ACTIVITY: From the entries below, gather every line containing the string "blue".

DATA RECORDS:
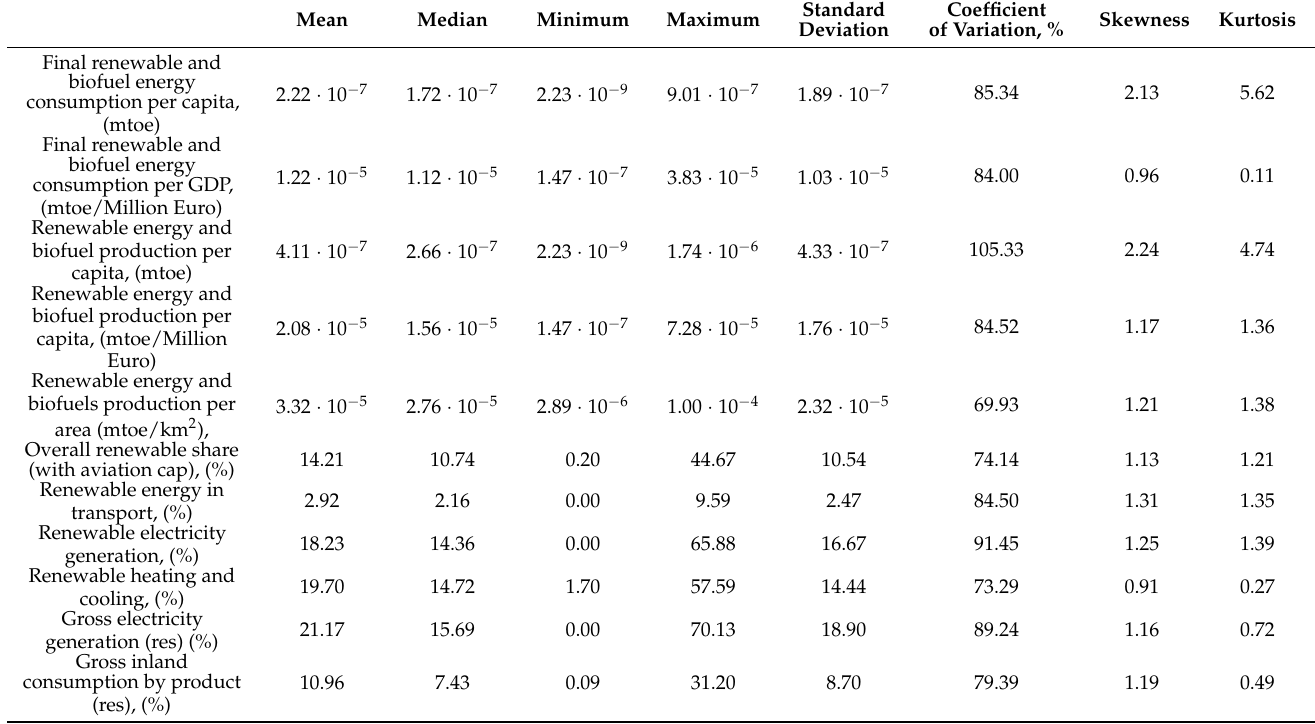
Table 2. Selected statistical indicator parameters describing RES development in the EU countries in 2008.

* * *

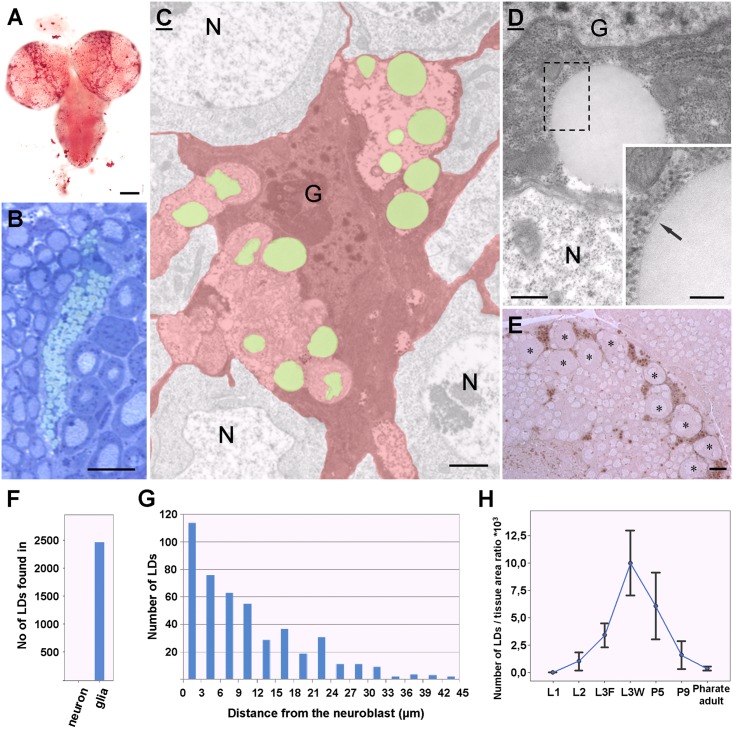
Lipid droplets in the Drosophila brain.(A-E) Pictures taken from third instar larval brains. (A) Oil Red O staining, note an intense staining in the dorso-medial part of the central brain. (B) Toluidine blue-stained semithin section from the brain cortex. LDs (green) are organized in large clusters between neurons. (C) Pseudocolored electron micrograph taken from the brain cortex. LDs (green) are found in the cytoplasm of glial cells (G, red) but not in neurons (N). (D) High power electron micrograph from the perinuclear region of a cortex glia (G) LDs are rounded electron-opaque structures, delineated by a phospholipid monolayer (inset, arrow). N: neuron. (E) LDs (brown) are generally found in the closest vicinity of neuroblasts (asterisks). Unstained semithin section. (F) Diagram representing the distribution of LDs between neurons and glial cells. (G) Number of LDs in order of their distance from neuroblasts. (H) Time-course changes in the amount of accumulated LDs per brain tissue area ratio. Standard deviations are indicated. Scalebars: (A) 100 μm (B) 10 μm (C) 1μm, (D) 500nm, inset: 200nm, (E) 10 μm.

==

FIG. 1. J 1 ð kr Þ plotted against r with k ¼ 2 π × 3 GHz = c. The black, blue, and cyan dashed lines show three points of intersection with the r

RESPONSE TO THE TASK:
Lipid droplets in the Drosophila brain.(A-E) Pictures taken from third instar larval brains. (A) Oil Red O staining, note an intense staining in the dorso-medial part of the central brain. (B) Toluidine blue-stained semithin section from the brain cortex. LDs (green) are organized in large clusters between neurons. (C) Pseudocolored electron micrograph taken from the brain cortex. LDs (green) are found in the cytoplasm of glial cells (G, red) but not in neurons (N). (D) High power electron micrograph from the perinuclear region of a cortex glia (G) LDs are rounded electron-opaque structures, delineated by a phospholipid monolayer (inset, arrow). N: neuron. (E) LDs (brown) are generally found in the closest vicinity of neuroblasts (asterisks). Unstained semithin section. (F) Diagram representing the distribution of LDs between neurons and glial cells. (G) Number of LDs in order of their distance from neuroblasts. (H) Time-course changes in the amount of accumulated LDs per brain tissue area ratio. Standard deviations are indicated. Scalebars: (A) 100 μm (B) 10 μm (C) 1μm, (D) 500nm, inset: 200nm, (E) 10 μm.
FIG. 1. J 1 ð kr Þ plotted against r with k ¼ 2 π × 3 GHz = c. The black, blue, and cyan dashed lines show three points of intersection with the r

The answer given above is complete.